Regulatory concerns over pharmaceutical data integrity mean that it is essential you conduct effective audits of your QC laboratories. This course covers key elements of the chemical QC laboratory management system that pose the greatest risk to data integrity. Failure to comply with basic Good Manufacturing Practice (GMP) expectations can easily be interpreted as critical data integrity issues by regulatory inspectors, so it is vital that you thoroughly audit your own systems and those of any contractors you employ.

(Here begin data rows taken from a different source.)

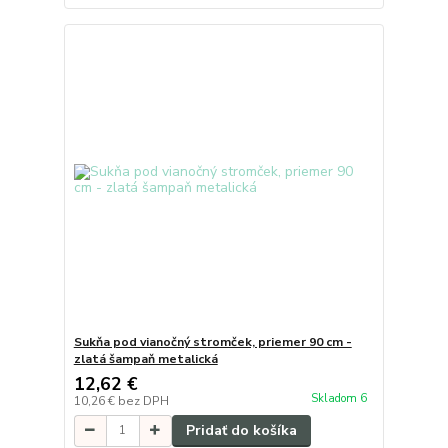
Sukňa pod vianočný stromček, priemer 90 cm -
zlatá šampaň metalická
12,62 €
Skladom 6
10,26 €
bez DPH
Pridať do košíka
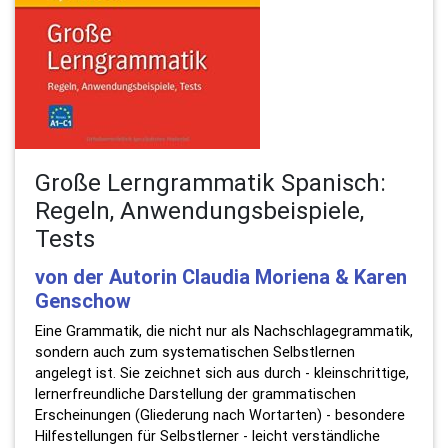
Große Lerngrammatik Spanisch:
Regeln, Anwendungsbeispiele,
Tests
von der Autorin Claudia Moriena & Karen
Genschow
Eine Grammatik, die nicht nur als Nachschlagegrammatik,
sondern auch zum systematischen Selbstlernen
angelegt ist. Sie zeichnet sich aus durch - kleinschrittige,
lernerfreundliche Darstellung der grammatischen
Erscheinungen (Gliederung nach Wortarten) - besondere
Hilfestellungen für Selbstlerner - leicht verständliche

QC laboratories provide the data upon which critical decisions, such as batch release and the stability of product, are based. If the chemical laboratory data is incorrect, then decisions may be wrong with potentially disastrous consequences for companies and patients. Unfortunately, a significant proportion of recent regulatory inspection issues with data integrity were related to data generated by QC laboratories.
Key Learning Objectives
By the end of this auditing QC labs training course you will know and understand:
- The elements that make up an effective data management system within a chemical QC laboratory
- How key elements of the QC laboratory data management system contribute to the assurance of data integrity:
- Documentation (electronic and paper-based)
- Sampling and sample management
- Laboratory equipment
- Analytical methods (validation, verification and transfer)
- Chromatography and integration
- Out of specification (OOS) and out of trend (OOT) results
- How to audit QC laboratories effectively to ensure compliance with data integrity expectations
Course Outline
- Overview of Good Control Laboratory Practice (GCLP) and the potential for different elements to impact data integrity
- Planning an audit of a QC laboratory
- Best practices for laboratory documentation
- Sampling and management of lab sample
- Qualification and calibration of laboratory equipment
- Classifying laboratory audit findings
- Validation, verification and transfer of analytical methods
- Chromatography (a risk area for data integrity)
- Managing OOS & OOT results (investigations and reporting)
- Preparation of an aide-mémoire to audit a laboratory
Who Would Benefit
This course is ideal for personnel who work in a chemical QC laboratory or who have a quality oversight role and wish to learn how to conduct comprehensive audits of QC chemical laboratories.